++++ Data ++++

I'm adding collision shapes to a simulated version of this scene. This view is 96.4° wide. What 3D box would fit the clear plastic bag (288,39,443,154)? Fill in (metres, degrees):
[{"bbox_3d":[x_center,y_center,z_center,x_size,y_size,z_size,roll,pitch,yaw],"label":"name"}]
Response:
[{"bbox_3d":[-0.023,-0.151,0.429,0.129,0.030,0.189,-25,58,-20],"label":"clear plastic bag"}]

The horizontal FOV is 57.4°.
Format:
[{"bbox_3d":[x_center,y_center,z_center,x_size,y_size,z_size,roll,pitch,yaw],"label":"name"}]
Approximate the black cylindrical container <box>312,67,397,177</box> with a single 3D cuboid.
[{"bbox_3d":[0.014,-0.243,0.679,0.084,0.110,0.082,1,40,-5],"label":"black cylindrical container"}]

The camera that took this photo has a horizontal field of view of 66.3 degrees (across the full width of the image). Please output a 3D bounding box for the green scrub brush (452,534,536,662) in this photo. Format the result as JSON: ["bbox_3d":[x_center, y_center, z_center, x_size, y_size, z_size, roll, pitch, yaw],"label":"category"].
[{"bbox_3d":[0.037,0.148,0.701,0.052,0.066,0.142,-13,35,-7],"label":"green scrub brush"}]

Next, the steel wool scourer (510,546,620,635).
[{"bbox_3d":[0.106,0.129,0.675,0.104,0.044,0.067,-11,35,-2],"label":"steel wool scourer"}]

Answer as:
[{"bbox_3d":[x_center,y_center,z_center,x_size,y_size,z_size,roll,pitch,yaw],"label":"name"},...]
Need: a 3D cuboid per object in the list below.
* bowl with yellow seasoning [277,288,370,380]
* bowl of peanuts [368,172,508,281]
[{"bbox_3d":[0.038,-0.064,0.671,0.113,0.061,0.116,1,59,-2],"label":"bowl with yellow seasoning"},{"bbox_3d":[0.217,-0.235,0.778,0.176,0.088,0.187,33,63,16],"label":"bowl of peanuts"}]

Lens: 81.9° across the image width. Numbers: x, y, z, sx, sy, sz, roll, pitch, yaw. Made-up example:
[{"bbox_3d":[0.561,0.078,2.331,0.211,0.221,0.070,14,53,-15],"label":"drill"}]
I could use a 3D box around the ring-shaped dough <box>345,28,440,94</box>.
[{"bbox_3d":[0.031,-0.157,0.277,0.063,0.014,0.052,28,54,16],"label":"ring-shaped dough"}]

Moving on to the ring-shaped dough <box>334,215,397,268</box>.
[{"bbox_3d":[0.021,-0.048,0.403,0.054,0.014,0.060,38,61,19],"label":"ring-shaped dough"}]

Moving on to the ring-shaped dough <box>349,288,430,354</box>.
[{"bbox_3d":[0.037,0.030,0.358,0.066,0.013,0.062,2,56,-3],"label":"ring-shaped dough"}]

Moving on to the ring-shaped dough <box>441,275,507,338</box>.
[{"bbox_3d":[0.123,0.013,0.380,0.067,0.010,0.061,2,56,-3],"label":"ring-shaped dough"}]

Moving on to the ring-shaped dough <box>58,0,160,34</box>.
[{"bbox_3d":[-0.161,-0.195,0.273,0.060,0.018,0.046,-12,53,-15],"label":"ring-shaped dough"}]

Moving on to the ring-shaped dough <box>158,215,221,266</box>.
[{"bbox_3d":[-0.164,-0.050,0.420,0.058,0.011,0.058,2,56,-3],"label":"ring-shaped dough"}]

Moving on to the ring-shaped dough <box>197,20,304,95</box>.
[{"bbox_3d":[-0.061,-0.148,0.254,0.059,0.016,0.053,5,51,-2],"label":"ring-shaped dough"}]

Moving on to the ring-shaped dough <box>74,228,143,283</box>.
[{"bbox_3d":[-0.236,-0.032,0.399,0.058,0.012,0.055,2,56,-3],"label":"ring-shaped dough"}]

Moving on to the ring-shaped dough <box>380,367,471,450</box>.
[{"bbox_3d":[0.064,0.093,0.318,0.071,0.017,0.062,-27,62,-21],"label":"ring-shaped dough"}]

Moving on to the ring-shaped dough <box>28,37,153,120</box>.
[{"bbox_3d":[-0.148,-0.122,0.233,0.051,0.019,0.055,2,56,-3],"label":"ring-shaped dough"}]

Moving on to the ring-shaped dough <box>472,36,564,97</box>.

++++

> What you need to do
Reproduce every line of the data exactly as it was written.

> Exercise response
I'm adding collision shapes to a simulated version of this scene. This view is 96.4° wide. What 3D box would fit the clear plastic bag (288,39,443,154)? Fill in (metres, degrees):
[{"bbox_3d":[x_center,y_center,z_center,x_size,y_size,z_size,roll,pitch,yaw],"label":"name"}]
Response:
[{"bbox_3d":[-0.023,-0.151,0.429,0.129,0.030,0.189,-25,58,-20],"label":"clear plastic bag"}]

The horizontal FOV is 57.4°.
Format:
[{"bbox_3d":[x_center,y_center,z_center,x_size,y_size,z_size,roll,pitch,yaw],"label":"name"}]
Approximate the black cylindrical container <box>312,67,397,177</box> with a single 3D cuboid.
[{"bbox_3d":[0.014,-0.243,0.679,0.084,0.110,0.082,1,40,-5],"label":"black cylindrical container"}]

The camera that took this photo has a horizontal field of view of 66.3 degrees (across the full width of the image). Please output a 3D bounding box for the green scrub brush (452,534,536,662) in this photo. Format the result as JSON: ["bbox_3d":[x_center, y_center, z_center, x_size, y_size, z_size, roll, pitch, yaw],"label":"category"].
[{"bbox_3d":[0.037,0.148,0.701,0.052,0.066,0.142,-13,35,-7],"label":"green scrub brush"}]

Next, the steel wool scourer (510,546,620,635).
[{"bbox_3d":[0.106,0.129,0.675,0.104,0.044,0.067,-11,35,-2],"label":"steel wool scourer"}]

Answer as:
[{"bbox_3d":[x_center,y_center,z_center,x_size,y_size,z_size,roll,pitch,yaw],"label":"name"},...]
Need: a 3D cuboid per object in the list below.
* bowl with yellow seasoning [277,288,370,380]
* bowl of peanuts [368,172,508,281]
[{"bbox_3d":[0.038,-0.064,0.671,0.113,0.061,0.116,1,59,-2],"label":"bowl with yellow seasoning"},{"bbox_3d":[0.217,-0.235,0.778,0.176,0.088,0.187,33,63,16],"label":"bowl of peanuts"}]

Lens: 81.9° across the image width. Numbers: x, y, z, sx, sy, sz, roll, pitch, yaw. Made-up example:
[{"bbox_3d":[0.561,0.078,2.331,0.211,0.221,0.070,14,53,-15],"label":"drill"}]
I could use a 3D box around the ring-shaped dough <box>345,28,440,94</box>.
[{"bbox_3d":[0.031,-0.157,0.277,0.063,0.014,0.052,28,54,16],"label":"ring-shaped dough"}]

Moving on to the ring-shaped dough <box>334,215,397,268</box>.
[{"bbox_3d":[0.021,-0.048,0.403,0.054,0.014,0.060,38,61,19],"label":"ring-shaped dough"}]

Moving on to the ring-shaped dough <box>349,288,430,354</box>.
[{"bbox_3d":[0.037,0.030,0.358,0.066,0.013,0.062,2,56,-3],"label":"ring-shaped dough"}]

Moving on to the ring-shaped dough <box>441,275,507,338</box>.
[{"bbox_3d":[0.123,0.013,0.380,0.067,0.010,0.061,2,56,-3],"label":"ring-shaped dough"}]

Moving on to the ring-shaped dough <box>58,0,160,34</box>.
[{"bbox_3d":[-0.161,-0.195,0.273,0.060,0.018,0.046,-12,53,-15],"label":"ring-shaped dough"}]

Moving on to the ring-shaped dough <box>158,215,221,266</box>.
[{"bbox_3d":[-0.164,-0.050,0.420,0.058,0.011,0.058,2,56,-3],"label":"ring-shaped dough"}]

Moving on to the ring-shaped dough <box>197,20,304,95</box>.
[{"bbox_3d":[-0.061,-0.148,0.254,0.059,0.016,0.053,5,51,-2],"label":"ring-shaped dough"}]

Moving on to the ring-shaped dough <box>74,228,143,283</box>.
[{"bbox_3d":[-0.236,-0.032,0.399,0.058,0.012,0.055,2,56,-3],"label":"ring-shaped dough"}]

Moving on to the ring-shaped dough <box>380,367,471,450</box>.
[{"bbox_3d":[0.064,0.093,0.318,0.071,0.017,0.062,-27,62,-21],"label":"ring-shaped dough"}]

Moving on to the ring-shaped dough <box>28,37,153,120</box>.
[{"bbox_3d":[-0.148,-0.122,0.233,0.051,0.019,0.055,2,56,-3],"label":"ring-shaped dough"}]

Moving on to the ring-shaped dough <box>472,36,564,97</box>.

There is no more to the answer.